Prima i cinesi, poi lombardi e veneti, ora i ticinesi. Dove appare il coronavirus si viene ‘marchiati’ in massa come ‘appestati’ da evitare
Prima i cinesi, poi lombardi e veneti, ora i ticinesi. Dove appare il coronavirus si viene ‘marchiati’ in massa come ‘appestati’ da evitare, favorendo misure anti-cinesi, anti-italiani, anti-ticinesi. Che faranno i connazionali, chiuderanno il San Gottardo? E se il prossimo caso sarà a Berna, si isolerà la capitale dal resto della Svizzera? Si vedono situazioni assurde, come l’avventura di 40 italiani, provenienti da Lombardia e Veneto, respinti dalle autorità delle isole Mauritius per paura del coronavirus. Erano su un volo Alitalia partito da Roma. Senza nessun controllo sanitario, hanno ricevuto l’aut aut: tornare subito in Italia o 14 giorni di quarantena in un ospedale locale. Mentre gli altri passeggeri italiani di Roma, Palermo, Firenze, Genova... hanno potuto fare tranquillamente le loro vacanze. Eppure sono stati tutti, fianco a fianco, nello stesso aereo per dieci ore. Pericolose decisioni di pancia, quando invece serve una mente calma e lucida. Teleclub ad esempio ha preso ieri una misura precauzionale, i commentatori sportivi ticinesi non devono recarsi in Svizzera tedesca per almeno due settimane. Diverse aziende ticinesi stanno invitando i dipendenti a lavorare da casa. Ciascuno si regola come crede con i 68mila frontalieri che ogni giorno varcano le nostre frontiere. Ora che succederà ai ticinesi impiegati nel resto della Svizzera? Li lasceranno a casa? Telelavoro? Insomma, dove sta la giusta misura?

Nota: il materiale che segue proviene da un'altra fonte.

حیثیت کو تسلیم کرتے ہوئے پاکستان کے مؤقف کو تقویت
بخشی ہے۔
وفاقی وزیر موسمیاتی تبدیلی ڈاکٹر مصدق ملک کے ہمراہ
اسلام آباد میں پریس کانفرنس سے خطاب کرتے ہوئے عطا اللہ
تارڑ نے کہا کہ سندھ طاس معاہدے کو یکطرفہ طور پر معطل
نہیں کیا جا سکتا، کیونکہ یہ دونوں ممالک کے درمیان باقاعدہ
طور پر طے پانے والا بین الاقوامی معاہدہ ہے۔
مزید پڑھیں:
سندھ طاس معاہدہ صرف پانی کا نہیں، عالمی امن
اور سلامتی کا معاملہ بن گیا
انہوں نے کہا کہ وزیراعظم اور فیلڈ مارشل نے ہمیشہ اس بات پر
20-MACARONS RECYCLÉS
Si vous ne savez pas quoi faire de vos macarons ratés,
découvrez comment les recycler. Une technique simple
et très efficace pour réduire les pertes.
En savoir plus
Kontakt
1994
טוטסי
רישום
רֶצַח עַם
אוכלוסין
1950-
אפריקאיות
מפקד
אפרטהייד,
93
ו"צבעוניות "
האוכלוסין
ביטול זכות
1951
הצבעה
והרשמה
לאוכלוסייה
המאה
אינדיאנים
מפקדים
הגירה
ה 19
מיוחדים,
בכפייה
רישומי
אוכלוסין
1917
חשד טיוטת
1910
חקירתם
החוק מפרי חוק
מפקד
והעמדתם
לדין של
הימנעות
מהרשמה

Il primo caso in Ticino non l’ha portato un frontaliere, ma un uomo di 70 anni che si è contagiato ad un evento a Milano a metà febbraio. L’uomo si è curato a casa, in contatto telefonico col medico curante che ha allertato il sistema sanitario. Quando il 70enne si è recato alla clinica Moncucco di Lugano tutti erano preparati e con la mascherina. Poi le analisi hanno confermato i sospetti. Un caso da manuale. Pragmatismo, preparazione e informazione hanno vinto il panico. L’ufficio del medico cantonale ora sta ricostruendo tutti i contatti dell’uomo per mettere in quarantena chi è a rischio. Le autorità continuano a richiamare alla calma e alla responsabilità individuale. Ciascuno deve fare la sua parte. Le regole d’oro: chi non sta bene non va all’ospedale e nemmeno al lavoro. Si chiama il medico curante. Lavarsi spesso le mani. Informarsi sui canali ufficiali (helpline 058 463 00 00 dell’ufficio federale della sanità) senza tempestare medici e ospedali di telefonate. La responsabilità del singolo e del sistema sanitario sono fondamentali per contenere e gestire al meglio i casi sospetti. Avremo sempre questa fortuna? Siamo in una settimana di vacanza, tanti ticinesi tra qualche giorno rientreranno dalle ferie di Carnevale, magari sono stati a Venezia, dove spesso si va in treno. O hanno fatto shopping a Milano. Che facciamo, li blocchiamo tutti in frontiera? E tutti quei medici e infermieri frontalieri che fanno funzionare i nostri nosocomi? Blocchiamo pure loro? Scelte non facili, ma dobbiamo fidarci della scienza, non è ‘una normale influenza’, ma nemmeno la peste. Il governo deciderà passo dopo passo che cosa fare, ad esempio lunedì con le scuole. Per ora si reagisce ai casi sospetti, contendendo il rischio di contagio. Ma il virus sfugge, riappare, gira. È illusorio pensare di poterne controllare gli spostamenti in un mondo così connesso e mobile. Quanto potrà difenderci il governo? Oggi le autorità federali hanno spiegato che in Svizzera la strategia cambierà, senza specificare come cambierà, solo quando la catena di trasmissione sfuggirà di mano, ossia quando non si riuscirà più a ricostruire chi ha contagiato chi. Intanto non ci resta che agire con senso di responsabilità e rispetto verso gli altri, soprattutto la parte più debole, gli anziani.